EuroWire, GENEVA: The World Health Organization has launched a 2026 global appeal for nearly $1 billion to keep essential health services running for people caught in conflict, displacement and disasters, warning that shrinking humanitarian funding is already disrupting care in multiple crisis zones. WHO said the appeal is designed to help health responders reach communities where hospitals and clinics are damaged, understaffed or running out of supplies, and where outbreaks can spread rapidly.

The appeal seeks nearly $1 billion to respond to 36 emergencies worldwide, including 14 Grade 3 emergencies, the agency’s highest emergency activation level. WHO said the emergencies span sudden-onset shocks and protracted crises in which health needs remain acute over months or years. The appeal calls for flexible, early funding to sustain life-saving care and support emergency coordination in settings where local health systems are under severe strain.

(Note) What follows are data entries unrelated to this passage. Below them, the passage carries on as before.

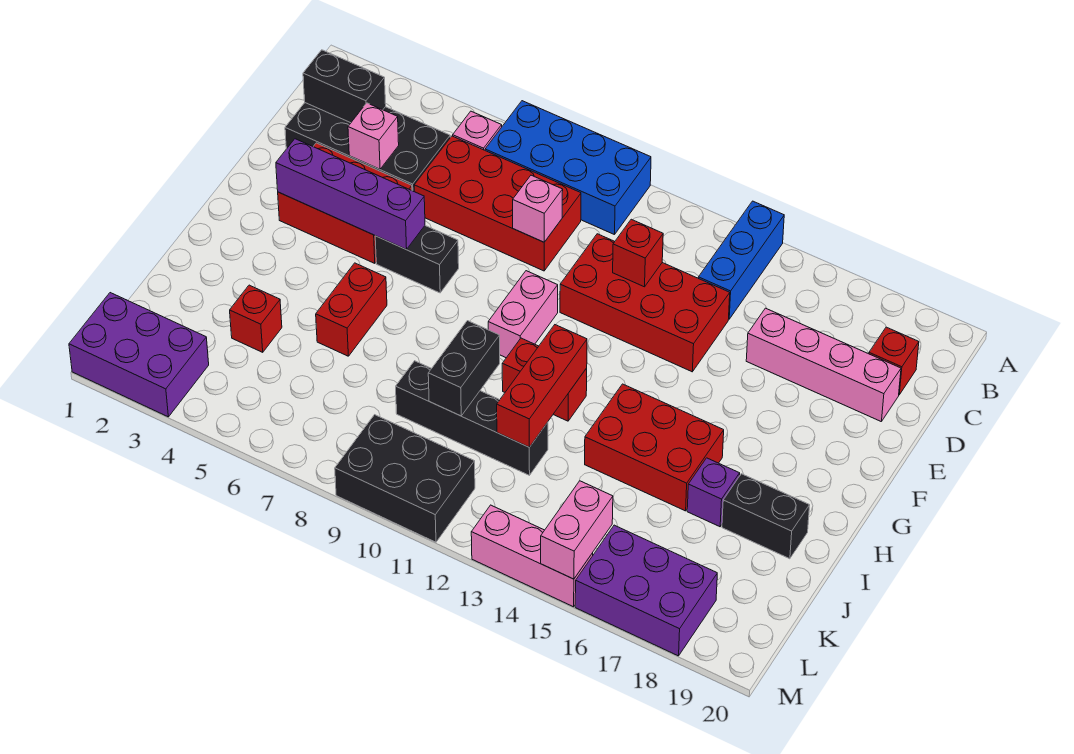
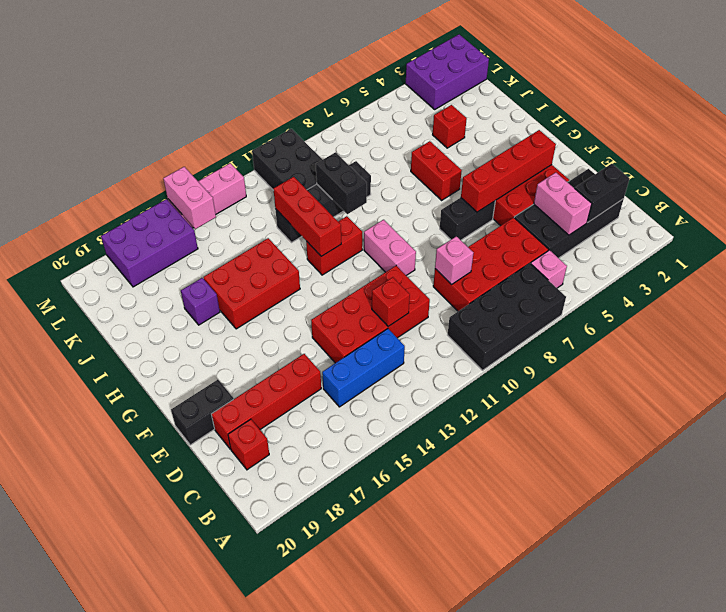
blue brick A7:B10 level 1 -> black brick A7:B10 level 1
blue brick A14:C14 level 1 -> blue brick C13:C15 level 1
pink brick D4 level 2 -> pink brick C4:D4 level 2
pink brick D16:D19 level 1 -> red brick D16:D19 level 1
purple brick F3:F6 level 2 -> red brick F3:F6 level 2
black brick I18:I19 level 1 -> black brick E19:E20 level 1
black brick L9:M11 level 1 -> black brick K10:M11 level 1

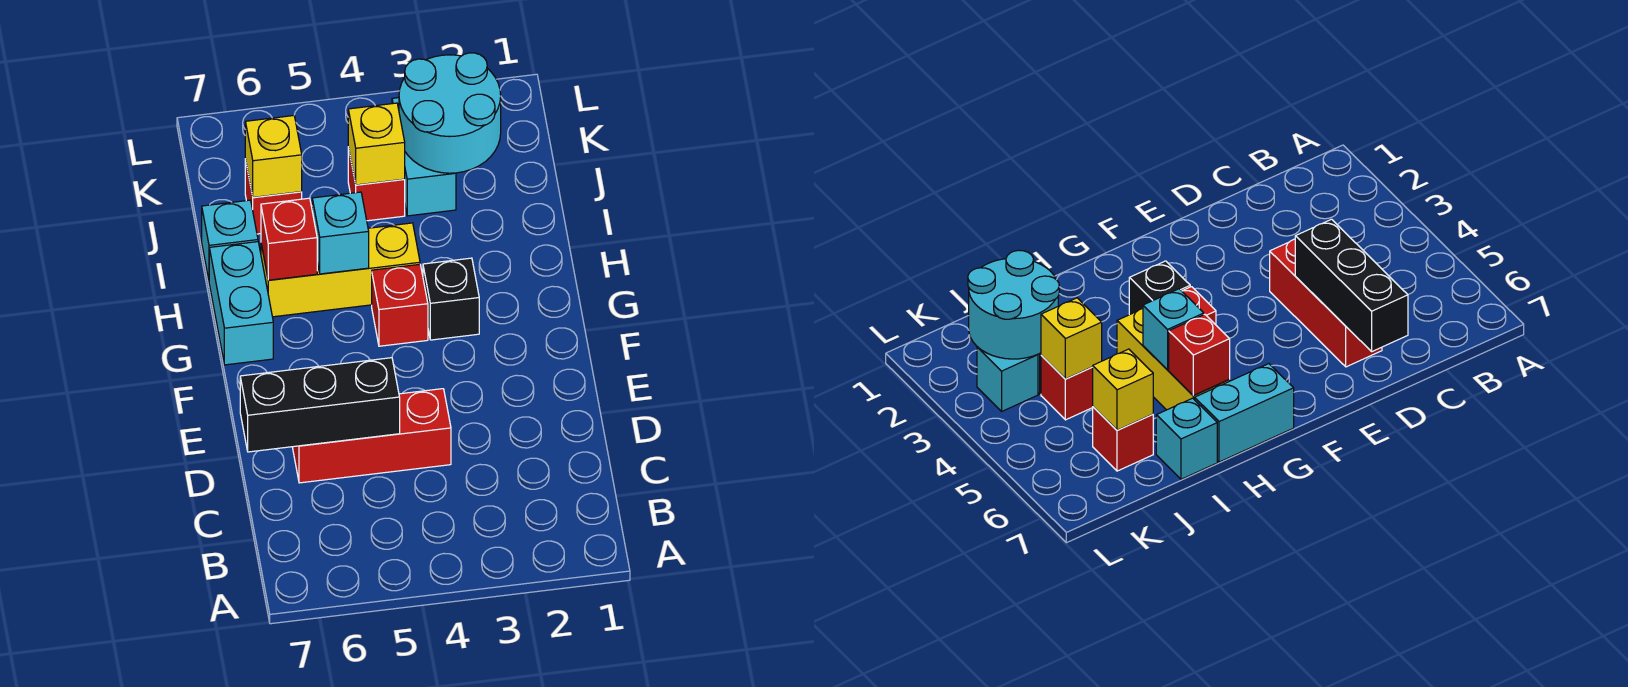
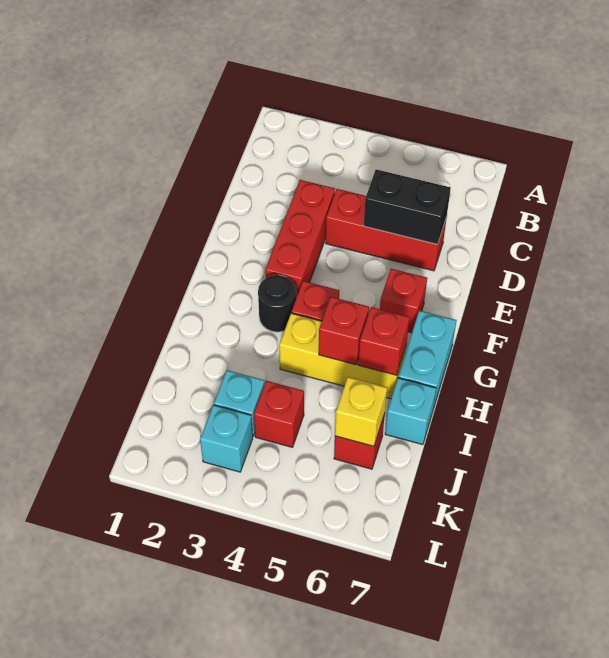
none -> red brick D3:F3 level 1
black brick D5:D7 level 2 -> black brick D5:D6 level 2
none -> red brick F6 level 1
black brick G3 level 1 -> black round brick G3 level 1
cyan brick H5 level 2 -> red brick H5 level 2
cyan round brick J2:K3 level 2 -> none
yellow brick J4 level 2 -> none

WHO said health emergencies are escalating as protracted conflicts, climate-related shocks and recurring infectious disease outbreaks overlap. It estimates that about 239 million people will require humanitarian assistance in 2026, with health services often among the first to collapse and among the hardest to restore. WHO said that when routine care breaks down, preventable deaths rise and the risks of wider outbreaks increase, particularly in crowded displacement settings.
In 2025, WHO said it and its partners supported 30 million people using funds from its annual emergency appeal. The agency said those resources helped deliver life-saving vaccinations to 5.3 million children, enabled 53 million health consultations, supported more than 8,000 health facilities and facilitated the deployment of 1,370 mobile clinics. WHO said the work included keeping frontline services operating while responding to emergencies that limited safe access for patients and health workers.
Funding gap strains frontline care
WHO said humanitarian funding in 2025 fell below 2016 levels, leaving it and partners able to reach only about one-third of the 81 million people originally targeted to receive humanitarian health assistance. The agency said severe funding constraints across the humanitarian system have disrupted more than 6,600 health facilities, cutting off care for over 53 million people. WHO said the reduction in operational capacity has widened gaps in basic services, including treatment for injuries and infectious diseases.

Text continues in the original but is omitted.